Stored data entries
--- --- ---

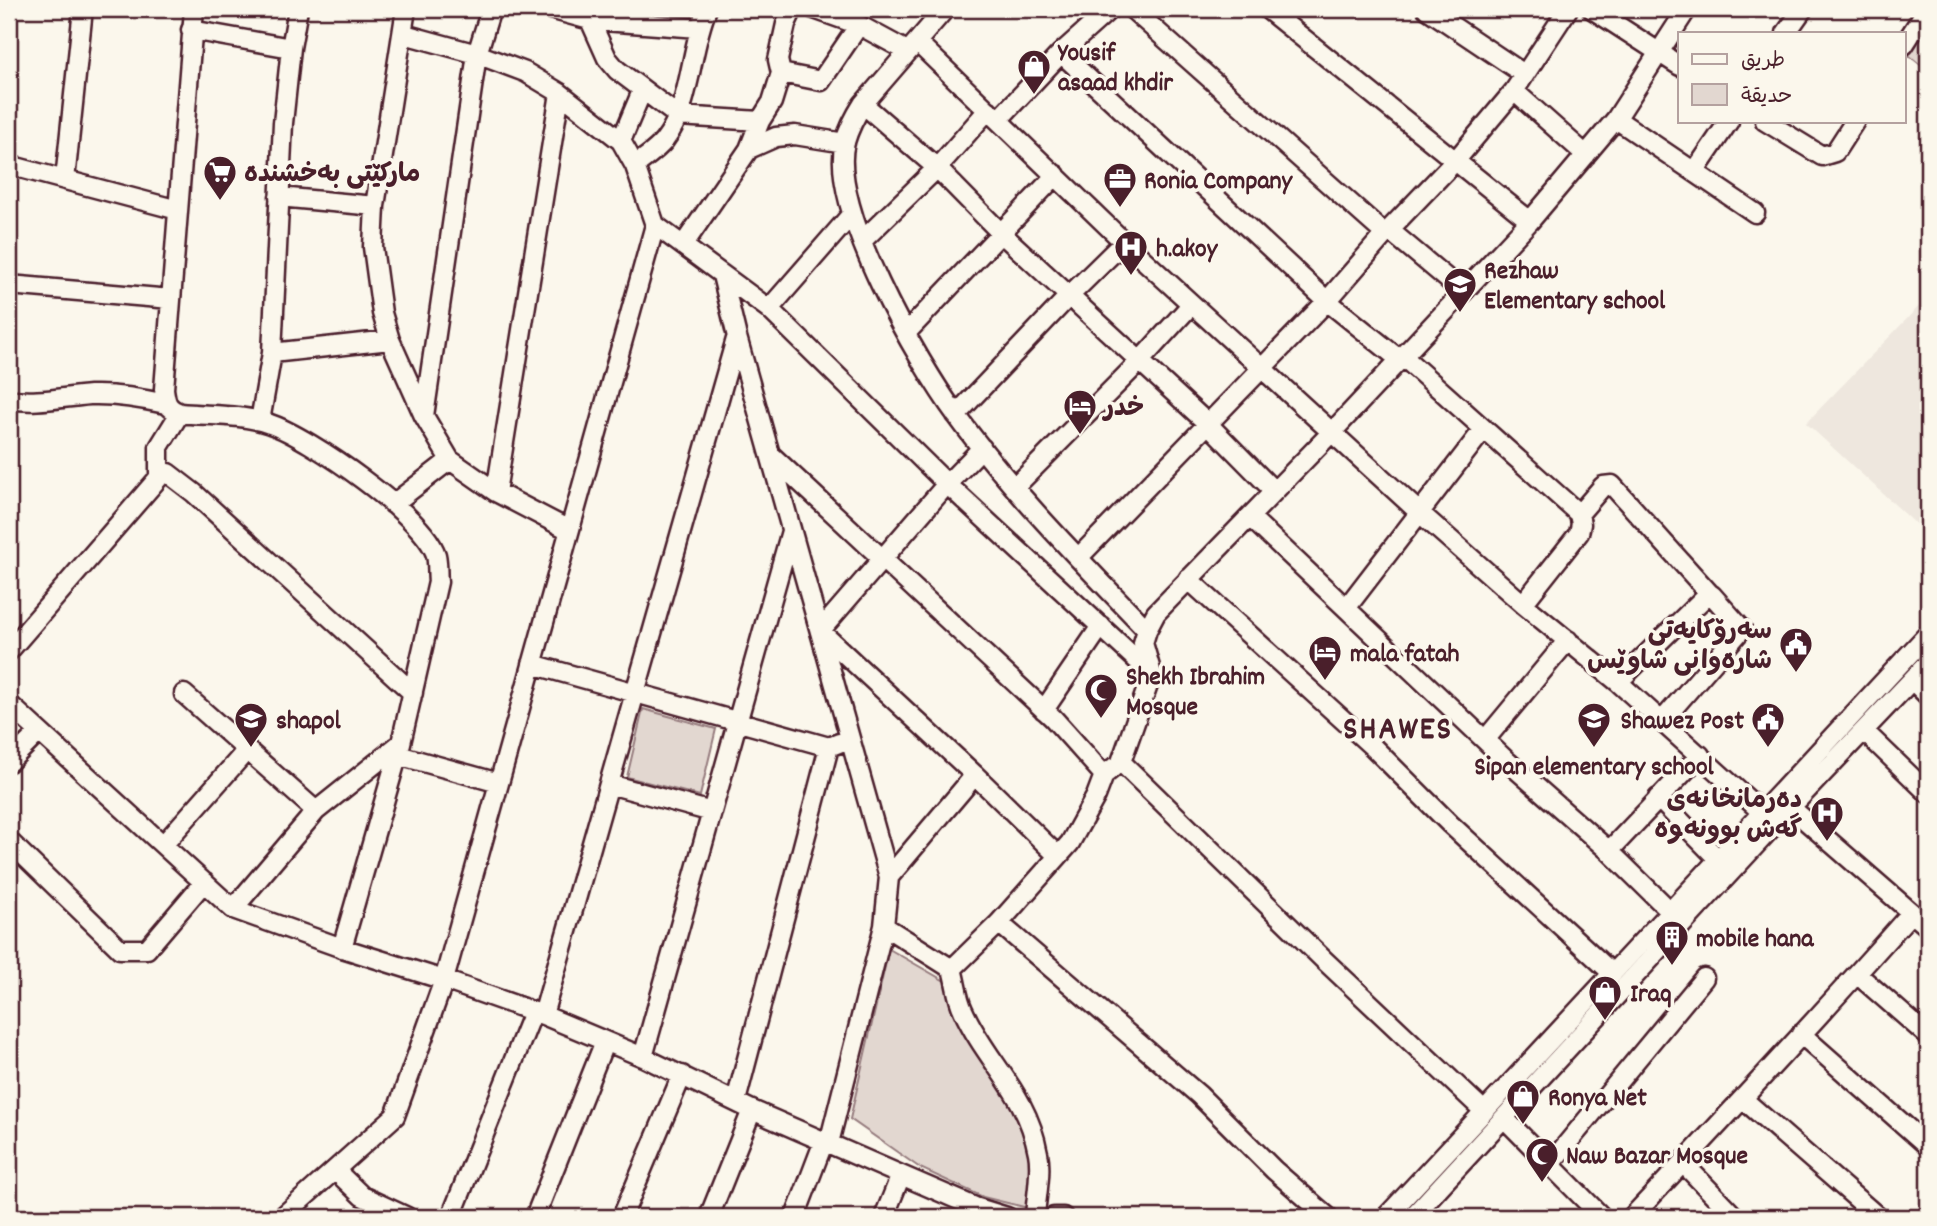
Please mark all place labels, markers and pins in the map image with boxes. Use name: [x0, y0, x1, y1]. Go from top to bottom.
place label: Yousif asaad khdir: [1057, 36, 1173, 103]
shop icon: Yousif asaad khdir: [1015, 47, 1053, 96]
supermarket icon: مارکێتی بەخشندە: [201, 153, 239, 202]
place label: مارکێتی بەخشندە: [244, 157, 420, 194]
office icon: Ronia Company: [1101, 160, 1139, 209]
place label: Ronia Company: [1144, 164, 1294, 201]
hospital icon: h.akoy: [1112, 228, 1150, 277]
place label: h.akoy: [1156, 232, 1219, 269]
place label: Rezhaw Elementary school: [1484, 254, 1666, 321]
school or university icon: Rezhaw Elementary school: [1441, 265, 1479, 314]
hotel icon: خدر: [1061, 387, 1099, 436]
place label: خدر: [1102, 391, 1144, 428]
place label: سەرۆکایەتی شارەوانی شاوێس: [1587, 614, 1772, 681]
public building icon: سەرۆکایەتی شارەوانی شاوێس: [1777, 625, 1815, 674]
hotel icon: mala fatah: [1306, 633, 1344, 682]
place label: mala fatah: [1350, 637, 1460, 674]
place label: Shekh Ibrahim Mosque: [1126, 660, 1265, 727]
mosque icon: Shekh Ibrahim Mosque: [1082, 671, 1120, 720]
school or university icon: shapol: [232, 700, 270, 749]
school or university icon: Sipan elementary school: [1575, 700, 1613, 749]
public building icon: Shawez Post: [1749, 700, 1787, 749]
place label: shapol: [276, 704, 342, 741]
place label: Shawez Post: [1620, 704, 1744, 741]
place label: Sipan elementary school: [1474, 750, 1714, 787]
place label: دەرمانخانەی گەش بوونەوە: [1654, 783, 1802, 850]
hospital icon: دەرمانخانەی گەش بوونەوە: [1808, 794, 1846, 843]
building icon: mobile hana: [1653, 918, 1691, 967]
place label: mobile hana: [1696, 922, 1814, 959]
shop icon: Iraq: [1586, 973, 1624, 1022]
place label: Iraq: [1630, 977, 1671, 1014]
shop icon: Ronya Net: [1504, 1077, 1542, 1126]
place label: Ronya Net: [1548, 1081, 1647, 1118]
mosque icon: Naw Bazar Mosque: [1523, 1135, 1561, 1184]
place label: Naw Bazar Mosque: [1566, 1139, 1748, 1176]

--- --- ---

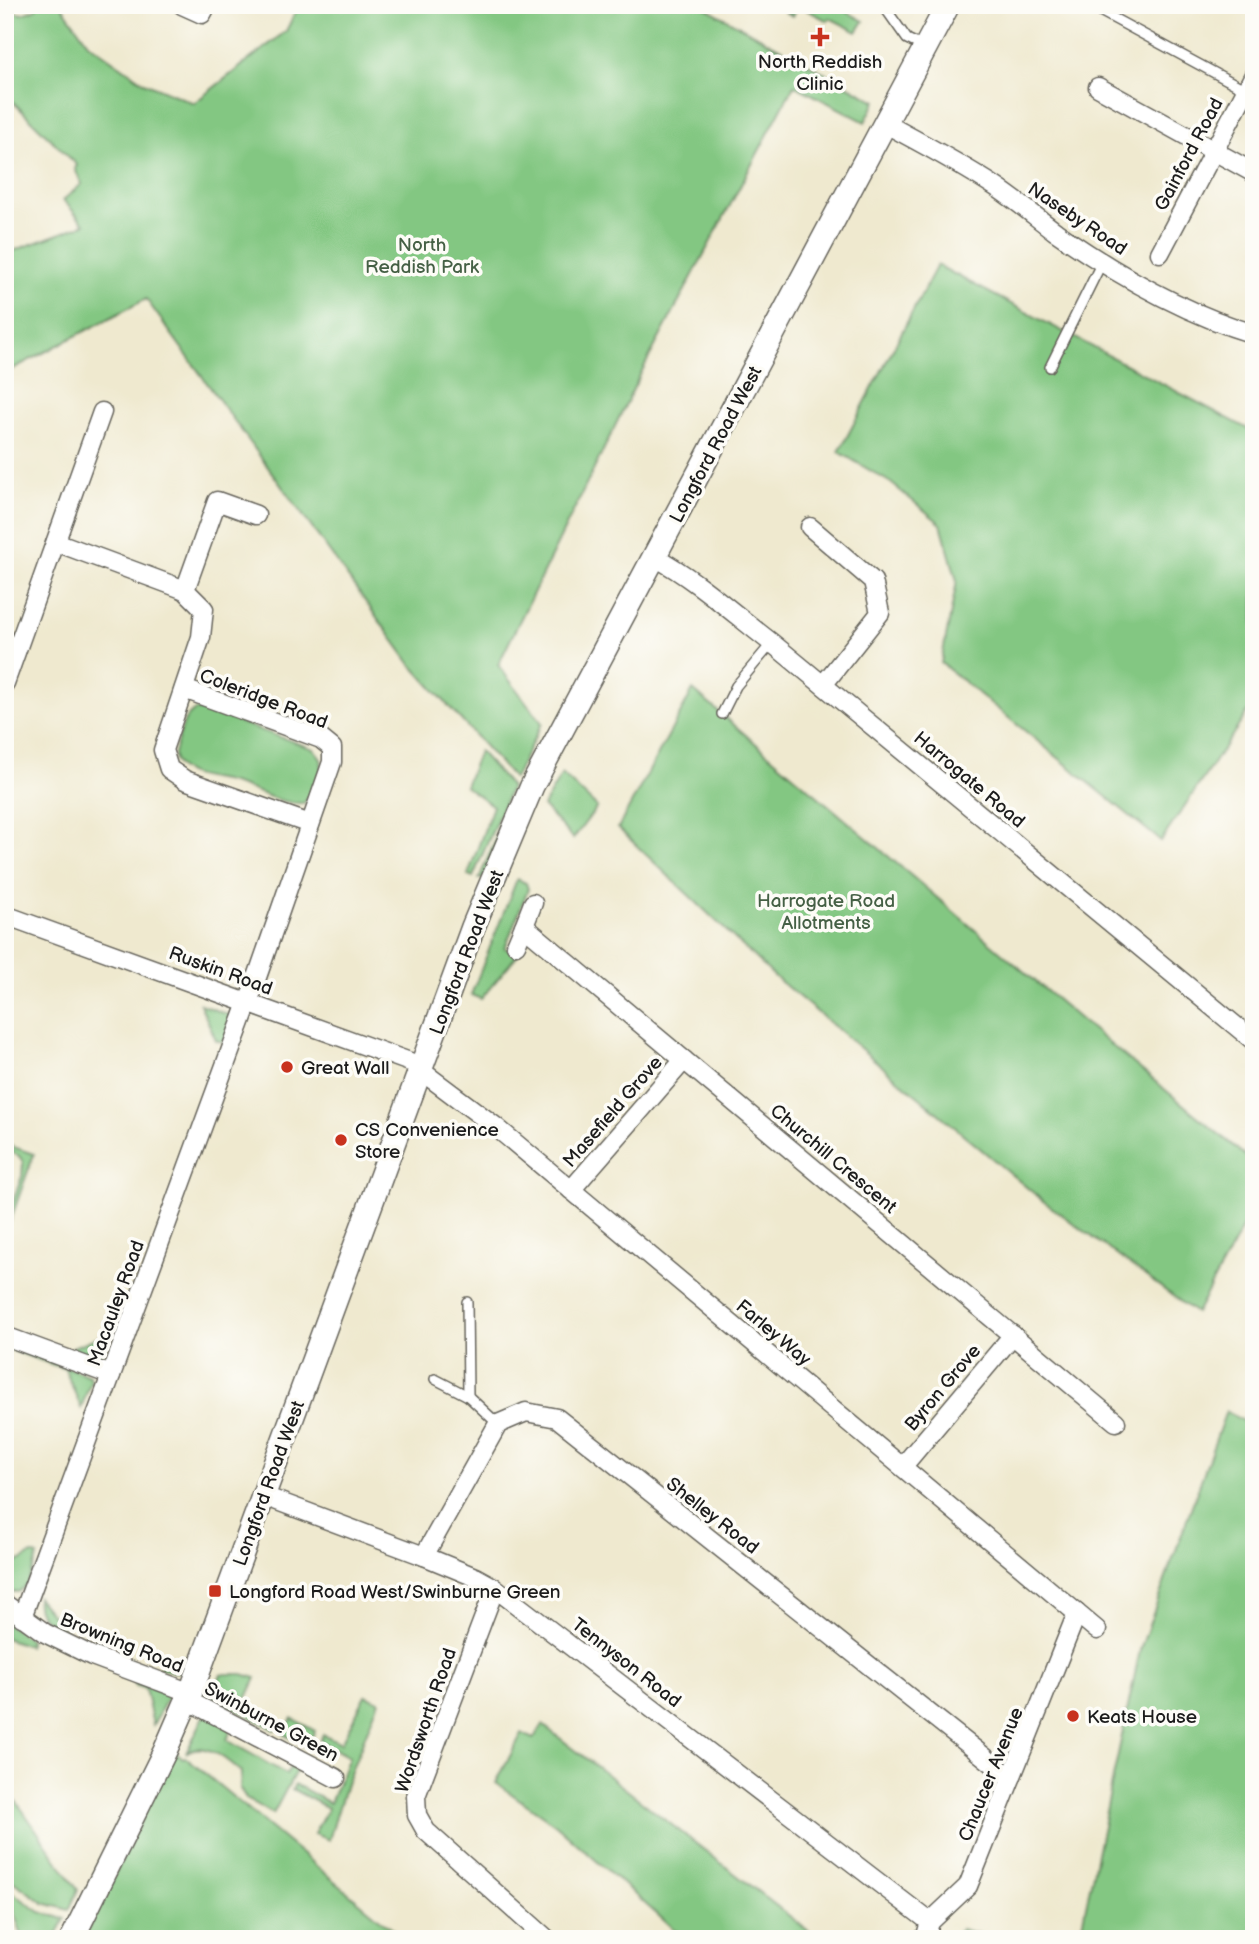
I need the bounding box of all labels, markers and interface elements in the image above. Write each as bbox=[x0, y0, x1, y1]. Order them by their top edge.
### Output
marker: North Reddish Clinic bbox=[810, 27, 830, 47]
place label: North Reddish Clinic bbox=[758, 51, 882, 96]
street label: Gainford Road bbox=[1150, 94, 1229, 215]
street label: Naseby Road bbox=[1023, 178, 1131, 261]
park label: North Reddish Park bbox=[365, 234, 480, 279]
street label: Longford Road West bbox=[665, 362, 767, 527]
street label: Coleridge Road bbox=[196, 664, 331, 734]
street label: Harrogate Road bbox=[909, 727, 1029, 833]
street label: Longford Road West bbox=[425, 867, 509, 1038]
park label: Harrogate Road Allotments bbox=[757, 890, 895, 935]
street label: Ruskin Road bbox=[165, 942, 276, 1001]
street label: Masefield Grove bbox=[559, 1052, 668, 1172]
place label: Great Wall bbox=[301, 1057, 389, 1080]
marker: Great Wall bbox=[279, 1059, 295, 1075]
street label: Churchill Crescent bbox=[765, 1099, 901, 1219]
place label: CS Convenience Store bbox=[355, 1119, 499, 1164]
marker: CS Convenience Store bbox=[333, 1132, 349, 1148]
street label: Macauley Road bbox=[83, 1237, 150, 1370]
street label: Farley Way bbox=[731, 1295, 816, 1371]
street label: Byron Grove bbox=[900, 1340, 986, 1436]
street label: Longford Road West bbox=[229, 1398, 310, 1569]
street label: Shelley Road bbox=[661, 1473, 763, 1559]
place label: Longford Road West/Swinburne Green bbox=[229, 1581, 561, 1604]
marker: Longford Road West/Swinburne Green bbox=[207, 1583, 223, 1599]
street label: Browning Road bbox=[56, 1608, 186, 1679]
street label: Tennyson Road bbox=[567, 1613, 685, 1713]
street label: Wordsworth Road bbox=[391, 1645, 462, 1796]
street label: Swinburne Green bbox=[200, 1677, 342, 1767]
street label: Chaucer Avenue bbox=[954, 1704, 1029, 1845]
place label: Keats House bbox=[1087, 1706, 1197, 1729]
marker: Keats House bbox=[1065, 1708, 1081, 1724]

--- --- ---

# TRY IT
Show every line in the entries where the string "mobile" occurs.

# TASK RESPONSE
building icon: mobile hana: [1653, 918, 1691, 967]
place label: mobile hana: [1696, 922, 1814, 959]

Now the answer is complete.